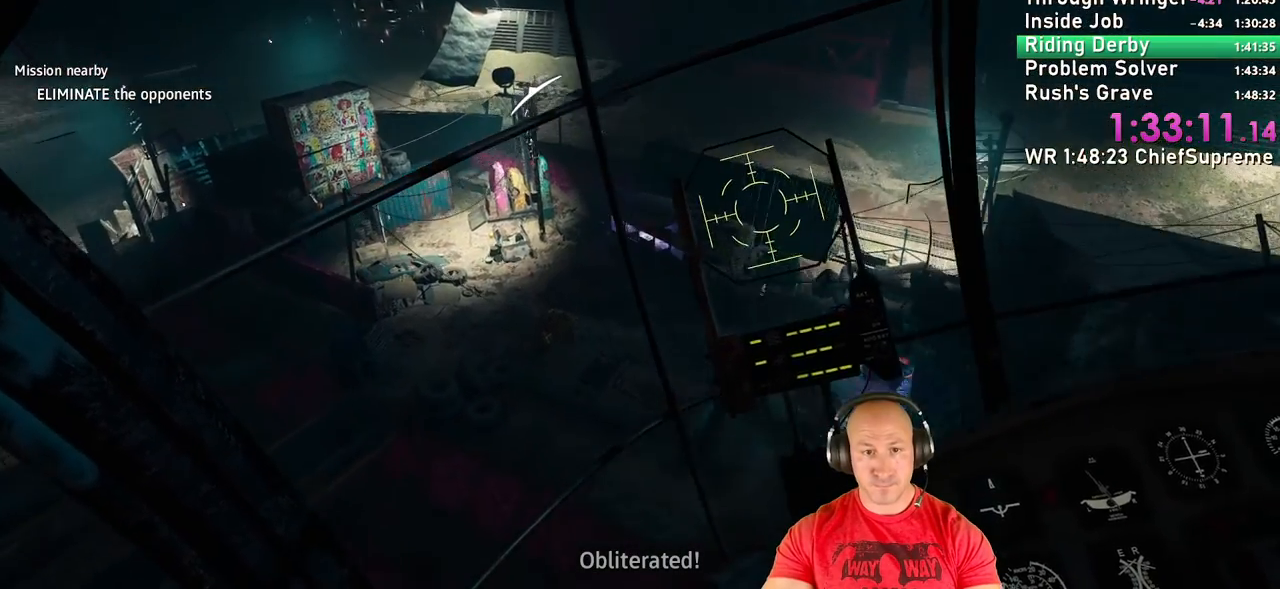
{"keys": ["a", "space"], "mouse": [], "events": [[200, "space", "down"], [350, "space", "up"], [434, "space", "down"]]}
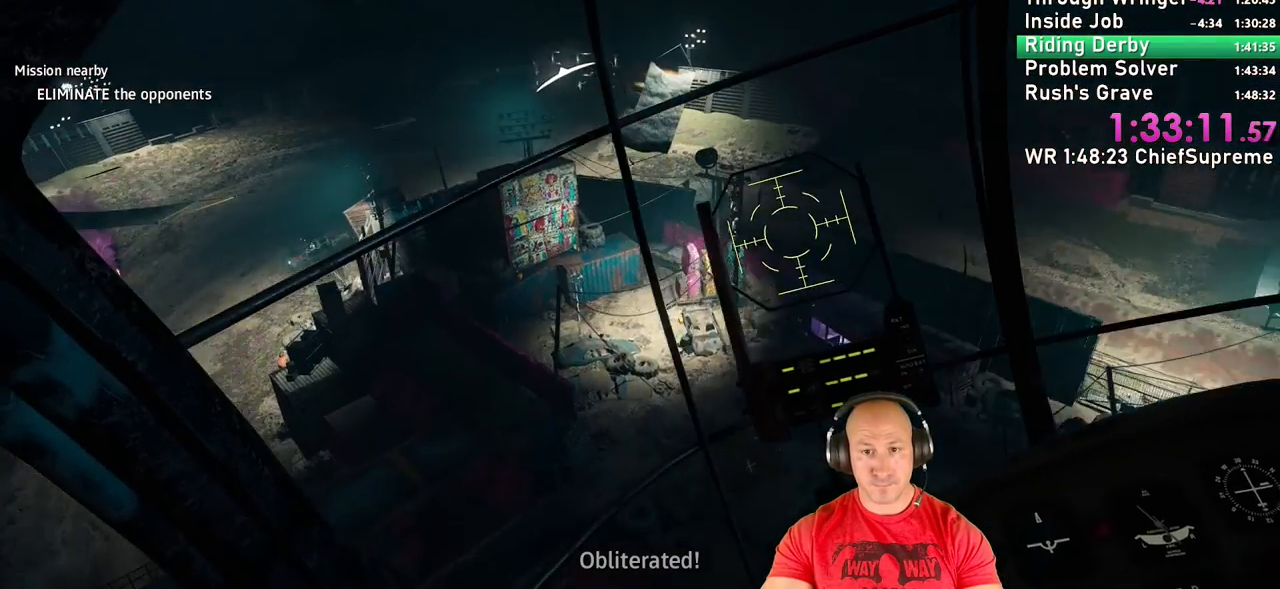
{"keys": [], "mouse": [], "events": [[117, "space", "up"], [167, "space", "down"], [250, "a", "up"], [284, "space", "up"], [350, "space", "down"], [467, "space", "up"]]}
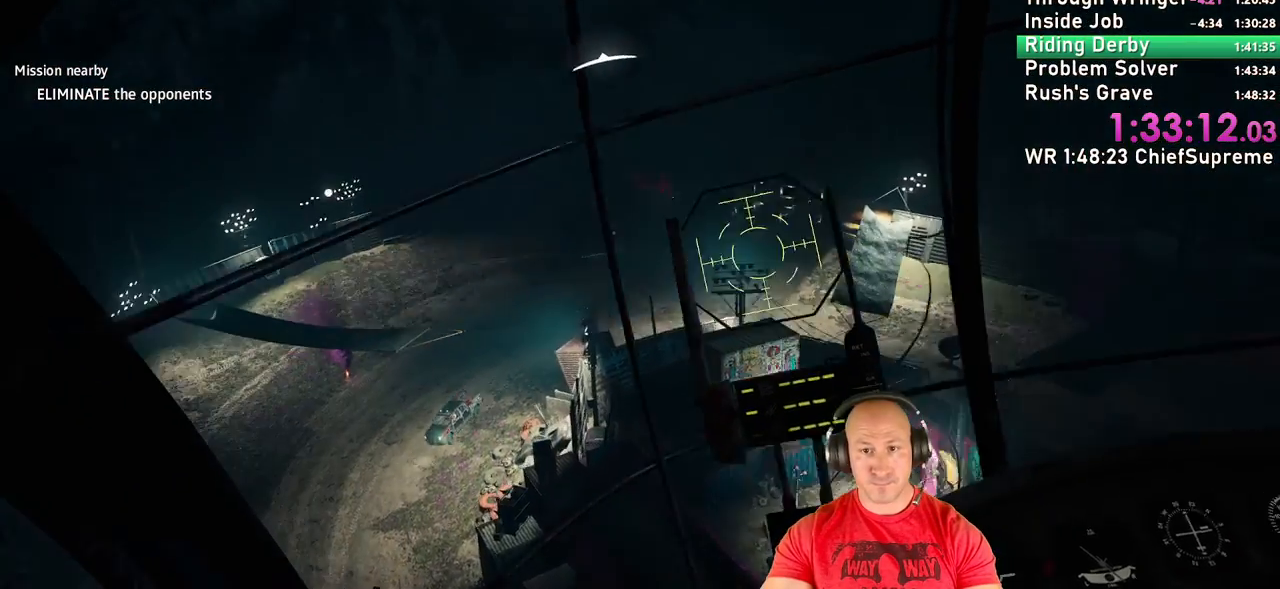
{"keys": ["s"], "mouse": [], "events": [[17, "space", "down"], [184, "space", "up"], [350, "s", "down"]]}
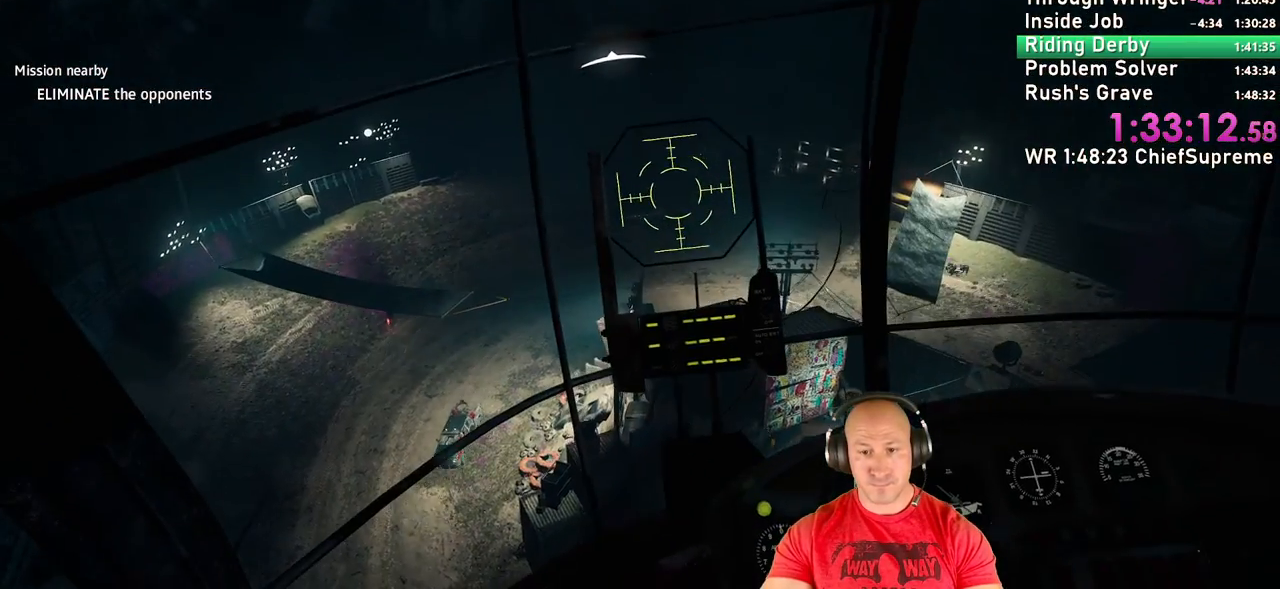
{"keys": ["s"], "mouse": [], "events": []}
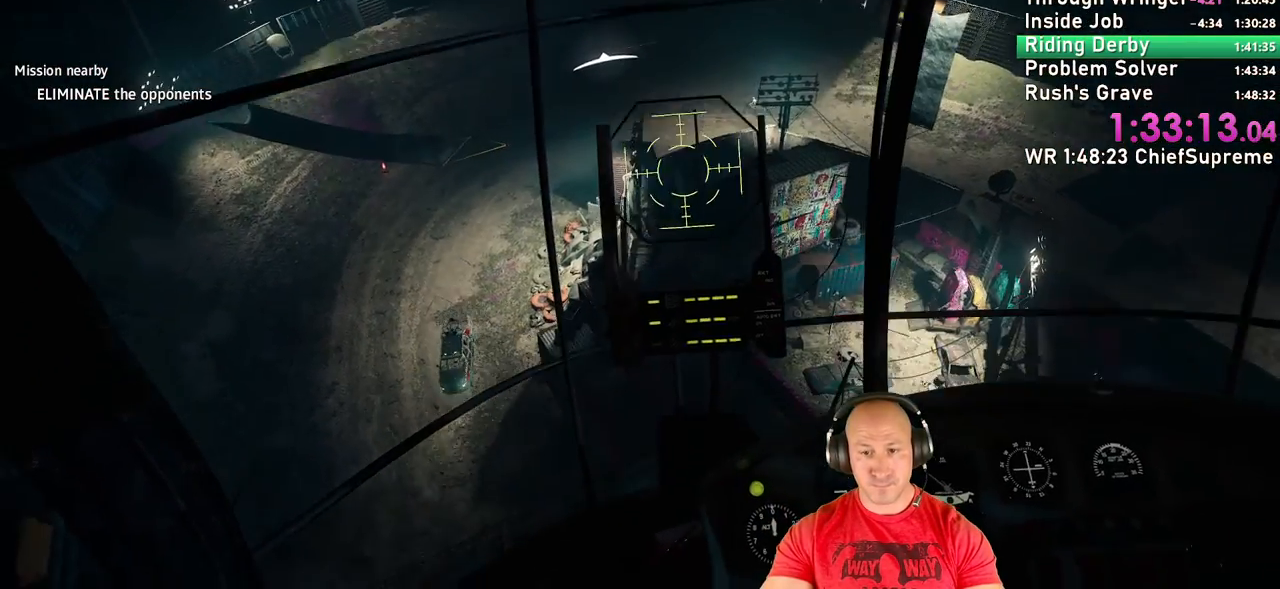
{"keys": ["s"], "mouse": [], "events": []}
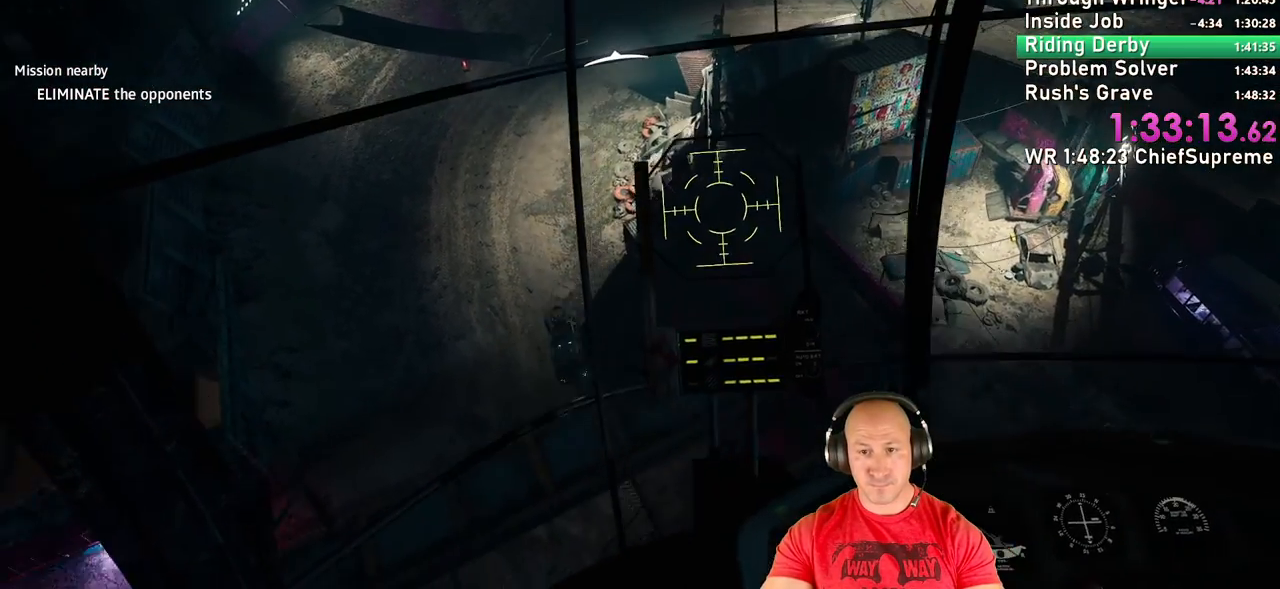
{"keys": [], "mouse": [], "events": [[450, "s", "up"]]}
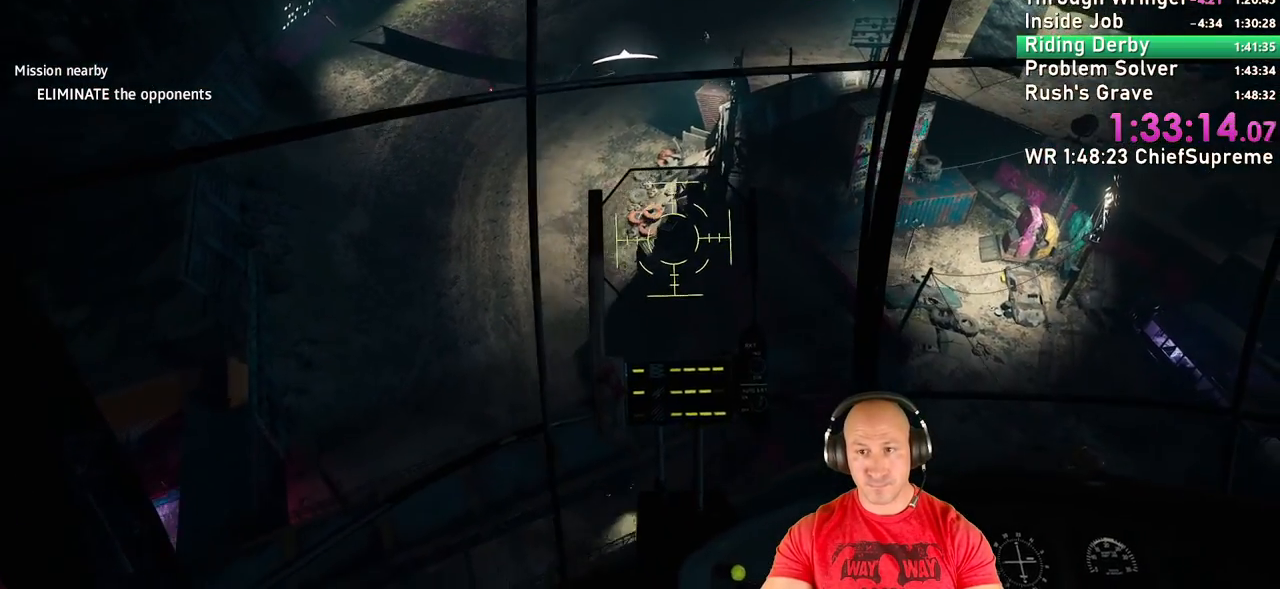
{"keys": ["d"], "mouse": [], "events": [[467, "d", "down"]]}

++++

Pull out all lines from the entries above in which the word "space" appears.

### [WORKED SOLUTION]
{"keys": ["a", "space"], "mouse": [], "events": [[200, "space", "down"], [350, "space", "up"], [434, "space", "down"]]}
{"keys": [], "mouse": [], "events": [[117, "space", "up"], [167, "space", "down"], [250, "a", "up"], [284, "space", "up"], [350, "space", "down"], [467, "space", "up"]]}
{"keys": ["s"], "mouse": [], "events": [[17, "space", "down"], [184, "space", "up"], [350, "s", "down"]]}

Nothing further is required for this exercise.